El creador de personajes entrañables como El Chavo del 8, El Chapulín Colorado y Doctor Chapatín había estado retirado de la vida pública desde hacía tiempo. Su salud se fue deteriorando progresivamente, y aunque su familia mantuvo bajo perfil sobre su estado, se sabía que requería cuidados constantes y permanecía la mayor parte del tiempo en cama.
La noticia de su fallecimiento sacudió a todo el continente. Televisoras, medios digitales y redes sociales se llenaron de homenajes y mensajes de despedida para el hombre que marcó generaciones con su humor blanco, ingenioso y universal.

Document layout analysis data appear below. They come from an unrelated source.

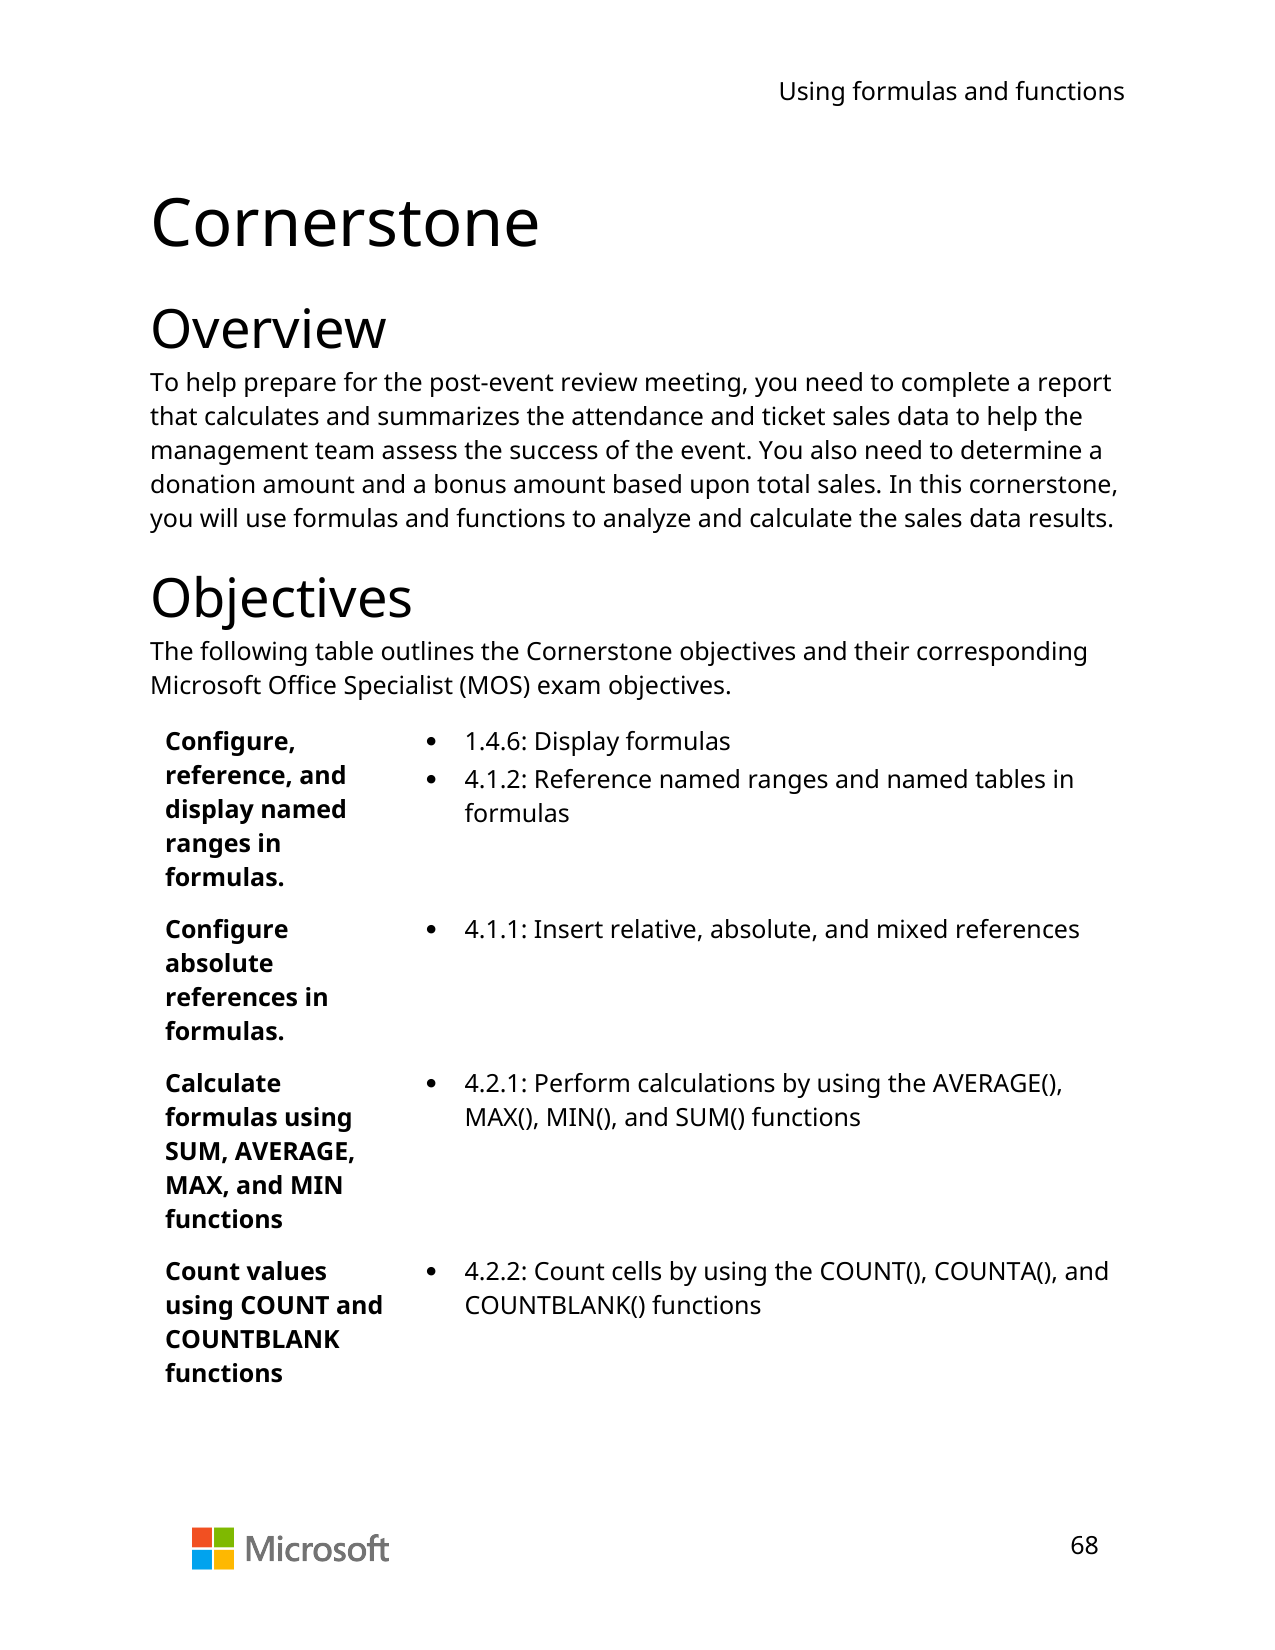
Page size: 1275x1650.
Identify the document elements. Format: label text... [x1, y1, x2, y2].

subtitle Objectives [150, 560, 1125, 634]
subtitle Cornerstone [150, 175, 1125, 266]
table_cell 4.2.2: Count cells by using the COUNT(), COUNTA(), and COUNTBLANK() functions [412, 1245, 1125, 1399]
table_header Configure, reference, and display named ranges in formulas. [150, 714, 412, 902]
text The following table outlines the Cornerstone objectives and their corresponding Microsoft Office Specialist (MOS) exam objectives. [150, 634, 1125, 702]
subtitle Overview [150, 291, 1125, 364]
table_header 1.4.6: Display formulas 4.1.2: Reference named ranges and named tables in formulas [412, 714, 1125, 902]
table_cell Configure absolute references in formulas. [150, 903, 412, 1057]
text To help prepare for the post-event review meeting, you need to complete a report that calculates and summarizes the attendance and ticket sales data to help the management team assess the success of the event. You also need to determine a donation amount and a bonus amount based upon total sales. In this cornerstone, you will use formulas and functions to analyze and calculate the sales data results. [150, 364, 1125, 535]
picture [150, 1520, 431, 1576]
table_cell 4.1.1: Insert relative, absolute, and mixed references [412, 903, 1125, 1057]
table_cell Calculate formulas using SUM, AVERAGE, MAX, and MIN functions [150, 1057, 412, 1245]
table_cell Count values using COUNT and COUNTBLANK functions [150, 1245, 412, 1399]
table_cell 4.2.1: Perform calculations by using the AVERAGE(), MAX(), MIN(), and SUM() functions [412, 1057, 1125, 1245]
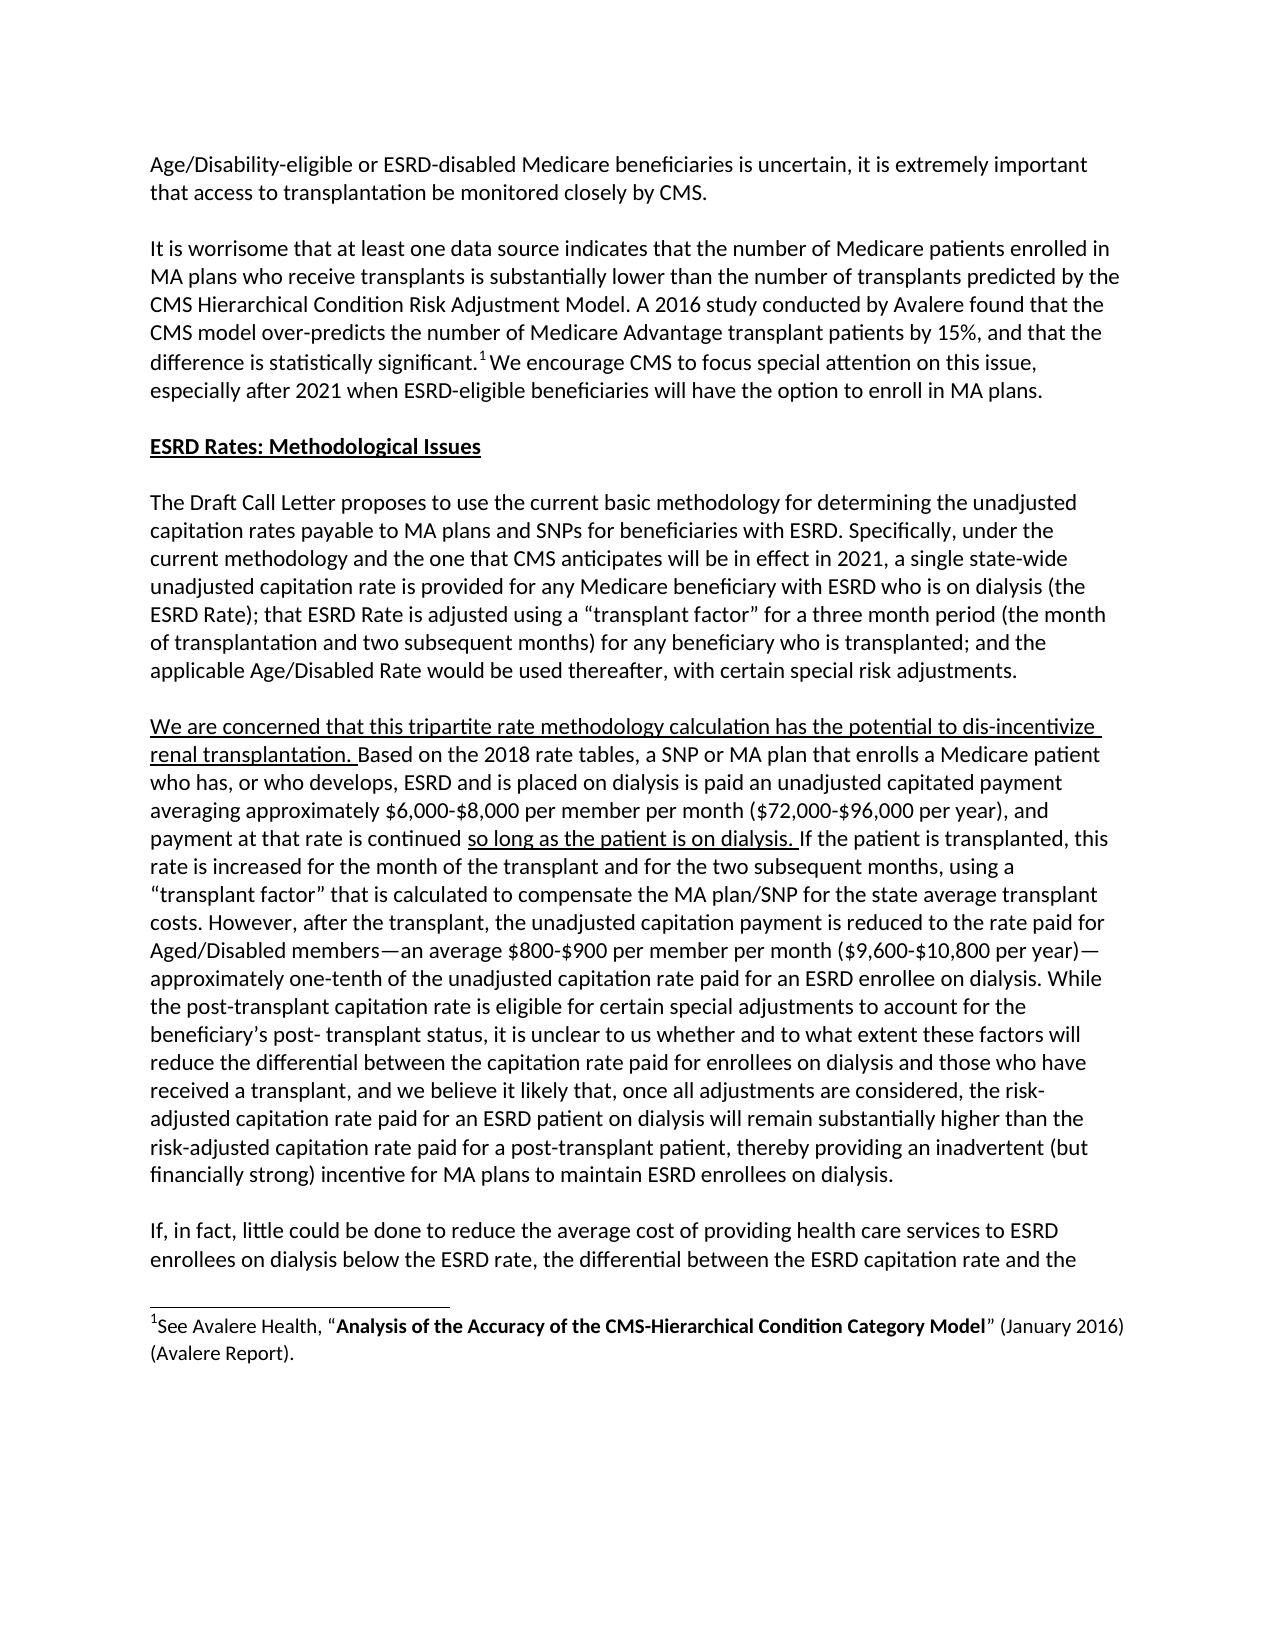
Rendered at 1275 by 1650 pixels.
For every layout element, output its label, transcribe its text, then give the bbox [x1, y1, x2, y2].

text It is worrisome that at least one data source indicates that the number of Medicare patients enrolled in MA plans who receive transplants is substantially lower than the number of transplants predicted by the CMS Hierarchical Condition Risk Adjustment Model. A 2016 study conducted by Avalere found that the CMS model over-predicts the number of Medicare Advantage transplant patients by 15%, and that the difference is statistically significant.1 We encourage CMS to focus special attention on this issue, especially after 2021 when ESRD-eligible beneficiaries will have the option to enroll in MA plans. [150, 234, 1124, 404]
subtitle ESRD Rates: Methodological Issues [150, 432, 1135, 460]
text (Avalere Report). [150, 1340, 1135, 1365]
text We are concerned that this tripartite rate methodology calculation has the potential to dis-incentivize renal transplantation. Based on the 2018 rate tables, a SNP or MA plan that enrolls a Medicare patient who has, or who develops, ESRD and is placed on dialysis is paid an unadjusted capitated payment averaging approximately $6,000-$8,000 per member per month ($72,000-$96,000 per year), and payment at that rate is continued so long as the patient is on dialysis. If the patient is transplanted, this rate is increased for the month of the transplant and for the two subsequent months, using a “transplant factor” that is calculated to compensate the MA plan/SNP for the state average transplant costs. However, after the transplant, the unadjusted capitation payment is reduced to the rate paid for Aged/Disabled members—an average $800-$900 per member per month ($9,600-$10,800 per year)— approximately one-tenth of the unadjusted capitation rate paid for an ESRD enrollee on dialysis. While the post-transplant capitation rate is eligible for certain special adjustments to account for the beneficiary’s post- transplant status, it is unclear to us whether and to what extent these factors will reduce the differential between the capitation rate paid for enrollees on dialysis and those who have received a transplant, and we believe it likely that, once all adjustments are considered, the risk- adjusted capitation rate paid for an ESRD patient on dialysis will remain substantially higher than the risk-adjusted capitation rate paid for a post-transplant patient, thereby providing an inadvertent (but financially strong) incentive for MA plans to maintain ESRD enrollees on dialysis. [150, 712, 1110, 1189]
text 1See Avalere Health, “Analysis of the Accuracy of the CMS-Hierarchical Condition Category Model” (January 2016) [150, 1309, 1135, 1339]
text The Draft Call Letter proposes to use the current basic methodology for determining the unadjusted capitation rates payable to MA plans and SNPs for beneficiaries with ESRD. Specifically, under the current methodology and the one that CMS anticipates will be in effect in 2021, a single state-wide unadjusted capitation rate is provided for any Medicare beneficiary with ESRD who is on dialysis (the ESRD Rate); that ESRD Rate is adjusted using a “transplant factor” for a three month period (the month of transplantation and two subsequent months) for any beneficiary who is transplanted; and the applicable Age/Disabled Rate would be used thereafter, with certain special risk adjustments. [150, 488, 1117, 684]
text Age/Disability-eligible or ESRD-disabled Medicare beneficiaries is uncertain, it is extremely important that access to transplantation be monitored closely by CMS. [150, 150, 1091, 206]
text If, in fact, little could be done to reduce the average cost of providing health care services to ESRD enrollees on dialysis below the ESRD rate, the differential between the ESRD capitation rate and the [150, 1217, 1081, 1273]
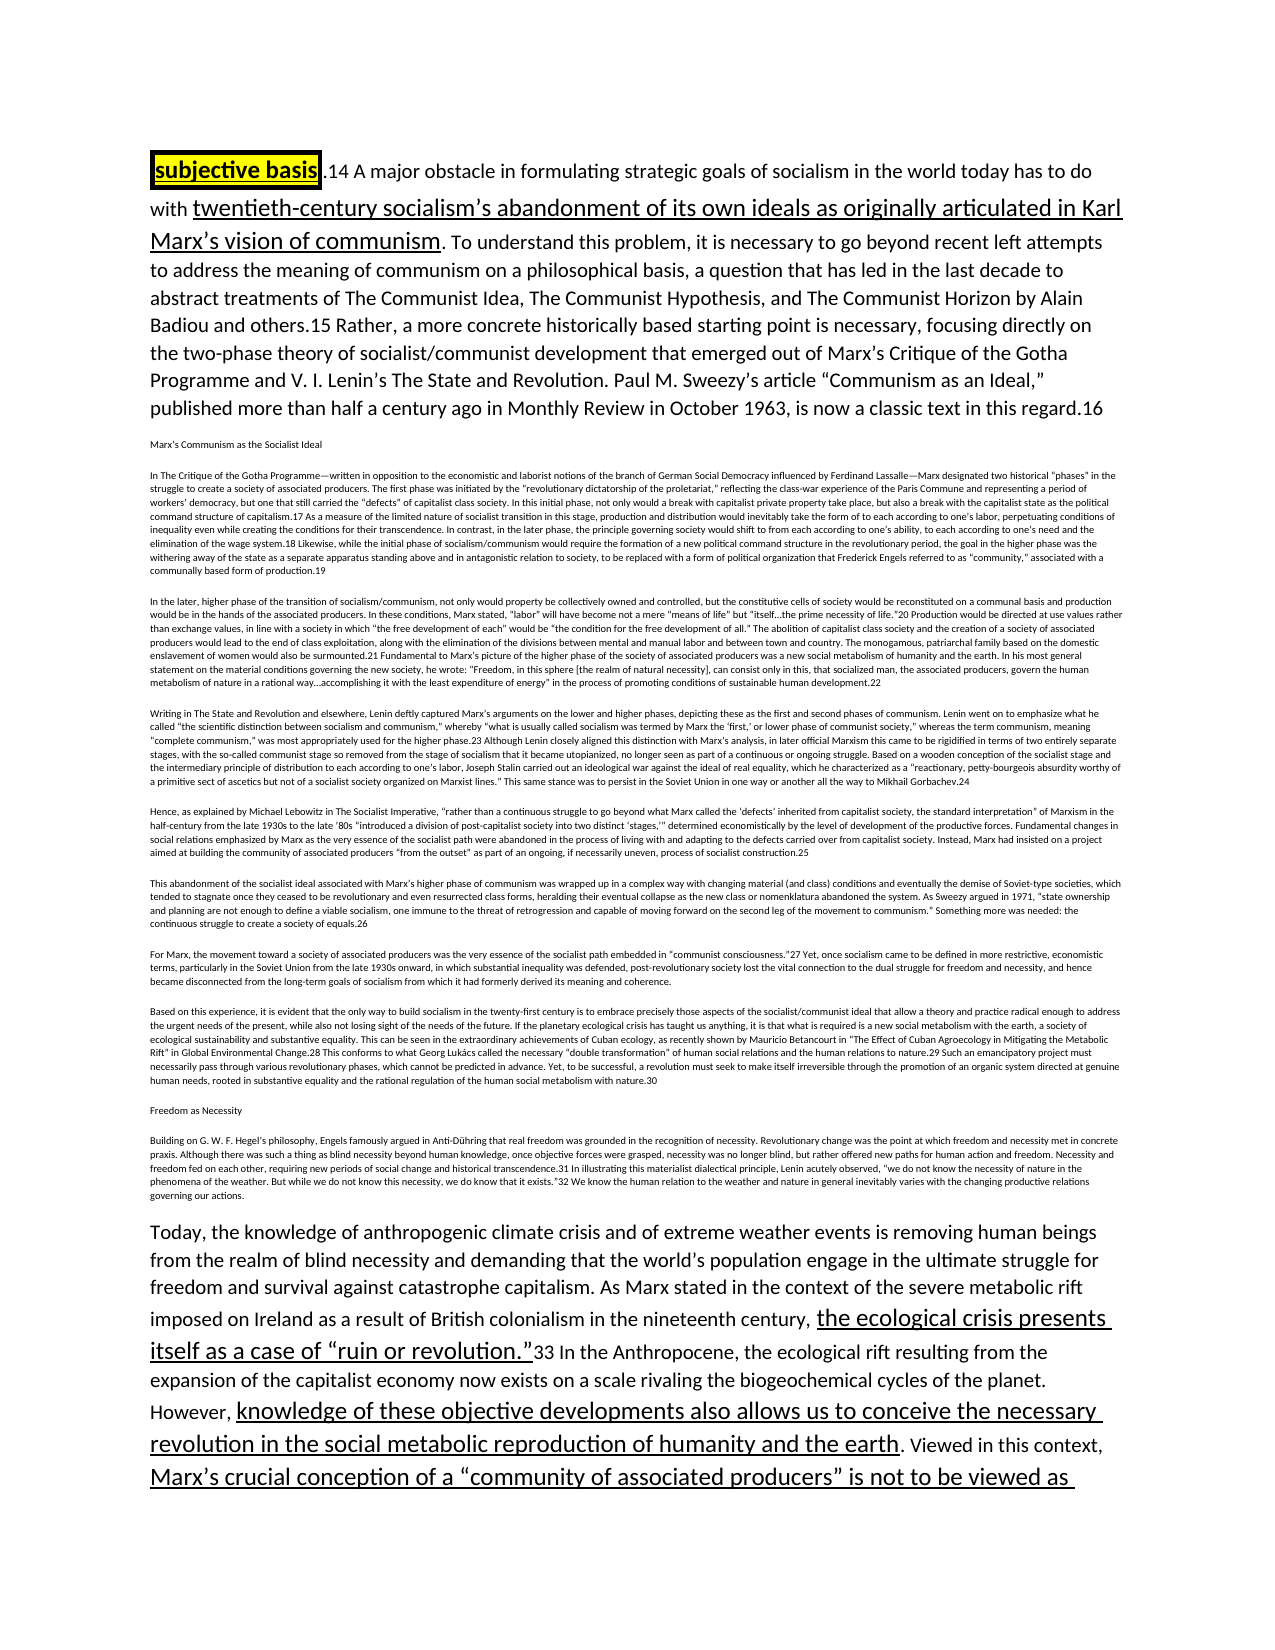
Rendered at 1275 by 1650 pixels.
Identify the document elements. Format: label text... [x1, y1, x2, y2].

text Writing in The State and Revolution and elsewhere, Lenin deftly captured Marx’s arguments on the lower and higher phases, depicting these as the first and second phases of communism. Lenin went on to emphasize what he called “the scientific distinction between socialism and communism,” whereby “what is usually called socialism was termed by Marx the ‘first,’ or lower phase of communist society,” whereas the term communism, meaning “complete communism,” was most appropriately used for the higher phase.23 Although Lenin closely aligned this distinction with Marx’s analysis, in later official Marxism this came to be rigidified in terms of two entirely separate stages, with the so-called communist stage so removed from the stage of socialism that it became utopianized, no longer seen as part of a continuous or ongoing struggle. Based on a wooden conception of the socialist stage and the intermediary principle of distribution to each according to one’s labor, Joseph Stalin carried out an ideological war against the ideal of real equality, which he characterized as a “reactionary, petty-bourgeois absurdity worthy of a primitive sect of ascetics but not of a socialist society organized on Marxist lines.” This same stance was to persist in the Soviet Union in one way or another all the way to Mikhail Gorbachev.24 [150, 707, 1125, 788]
text In the later, higher phase of the transition of socialism/communism, not only would property be collectively owned and controlled, but the constitutive cells of society would be reconstituted on a communal basis and production would be in the hands of the associated producers. In these conditions, Marx stated, “labor” will have become not a mere “means of life” but “itself…the prime necessity of life.”20 Production would be directed at use values rather than exchange values, in line with a society in which “the free development of each” would be “the condition for the free development of all.” The abolition of capitalist class society and the creation of a society of associated producers would lead to the end of class exploitation, along with the elimination of the divisions between mental and manual labor and between town and country. The monogamous, patriarchal family based on the domestic enslavement of women would also be surmounted.21 Fundamental to Marx’s picture of the higher phase of the society of associated producers was a new social metabolism of humanity and the earth. In his most general statement on the material conditions governing the new society, he wrote: “Freedom, in this sphere [the realm of natural necessity], can consist only in this, that socialized man, the associated producers, govern the human metabolism of nature in a rational way…accomplishing it with the least expenditure of energy” in the process of promoting conditions of sustainable human development.22 [150, 595, 1125, 689]
text For Marx, the movement toward a society of associated producers was the very essence of the socialist path embedded in “communist consciousness.”27 Yet, once socialism came to be defined in more restrictive, economistic terms, particularly in the Soviet Union from the late 1930s onward, in which substantial inequality was defended, post-revolutionary society lost the vital connection to the dual struggle for freedom and necessity, and hence became disconnected from the long-term goals of socialism from which it had formerly derived its meaning and coherence. [150, 948, 1125, 988]
text Based on this experience, it is evident that the only way to build socialism in the twenty-first century is to embrace precisely those aspects of the socialist/communist ideal that allow a theory and practice radical enough to address the urgent needs of the present, while also not losing sight of the needs of the future. If the planetary ecological crisis has taught us anything, it is that what is required is a new social metabolism with the earth, a society of ecological sustainability and substantive equality. This can be seen in the extraordinary achievements of Cuban ecology, as recently shown by Mauricio Betancourt in “The Effect of Cuban Agroecology in Mitigating the Metabolic Rift” in Global Environmental Change.28 This conforms to what Georg Lukács called the necessary “double transformation” of human social relations and the human relations to nature.29 Such an emancipatory project must necessarily pass through various revolutionary phases, which cannot be predicted in advance. Yet, to be successful, a revolution must seek to make itself irreversible through the promotion of an organic system directed at genuine human needs, rooted in substantive equality and the rational regulation of the human social metabolism with nature.30 [150, 1006, 1125, 1087]
text Freedom as Necessity [150, 1104, 1125, 1117]
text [150, 1219, 1125, 1492]
text Marx’s Communism as the Socialist Ideal [150, 439, 1125, 451]
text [150, 150, 1125, 420]
text This abandonment of the socialist ideal associated with Marx’s higher phase of communism was wrapped up in a complex way with changing material (and class) conditions and eventually the demise of Soviet-type societies, which tended to stagnate once they ceased to be revolutionary and even resurrected class forms, heralding their eventual collapse as the new class or nomenklatura abandoned the system. As Sweezy argued in 1971, “state ownership and planning are not enough to define a viable socialism, one immune to the threat of retrogression and capable of moving forward on the second leg of the movement to communism.” Something more was needed: the continuous struggle to create a society of equals.26 [150, 877, 1125, 931]
text Hence, as explained by Michael Lebowitz in The Socialist Imperative, “rather than a continuous struggle to go beyond what Marx called the ‘defects’ inherited from capitalist society, the standard interpretation” of Marxism in the half-century from the late 1930s to the late ’80s “introduced a division of post-capitalist society into two distinct ‘stages,’” determined economistically by the level of development of the productive forces. Fundamental changes in social relations emphasized by Marx as the very essence of the socialist path were abandoned in the process of living with and adapting to the defects carried over from capitalist society. Instead, Marx had insisted on a project aimed at building the community of associated producers “from the outset” as part of an ongoing, if necessarily uneven, process of socialist construction.25 [150, 806, 1125, 859]
text Building on G. W. F. Hegel’s philosophy, Engels famously argued in Anti-Dühring that real freedom was grounded in the recognition of necessity. Revolutionary change was the point at which freedom and necessity met in concrete praxis. Although there was such a thing as blind necessity beyond human knowledge, once objective forces were grasped, necessity was no longer blind, but rather offered new paths for human action and freedom. Necessity and freedom fed on each other, requiring new periods of social change and historical transcendence.31 In illustrating this materialist dialectical principle, Lenin acutely observed, “we do not know the necessity of nature in the phenomena of the weather. But while we do not know this necessity, we do know that it exists.”32 We know the human relation to the weather and nature in general inevitably varies with the changing productive relations governing our actions. [150, 1134, 1125, 1202]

El homenaje póstumo a "Chespirito" se llevó a cabo el 30 de noviembre de 2014 en el Estadio Azteca de la Ciudad de México. Bajo el nombre de “Gracias por siempre”, el evento fue un acto masivo de reconocimiento a su trayectoria. El féretro, decorado con flores y símbolos de sus personajes, fue llevado al centro del estadio, donde miles de personas —muchas de ellas disfrazadas de sus personajes favoritos— lo despidieron con aplausos, lágrimas y gratitud.
Durante la ceremonia se proyectaron fragmentos de sus programas más icónicos y se realizaron números musicales que acompañaron un ambiente de nostalgia, pero también de celebración por su vida y legado. Fue una despedida pública a la altura de una de las figuras más queridas de la cultura popular en habla hispana.
Roberto Gómez Bolaños fue sepultado en el Panteón Francés de la Ciudad de México. Aunque físicamente ya no está, su legado continúa vivo a través de sus programas, que aún se transmiten en muchos países, y en el recuerdo de millones que crecieron riendo con sus historias.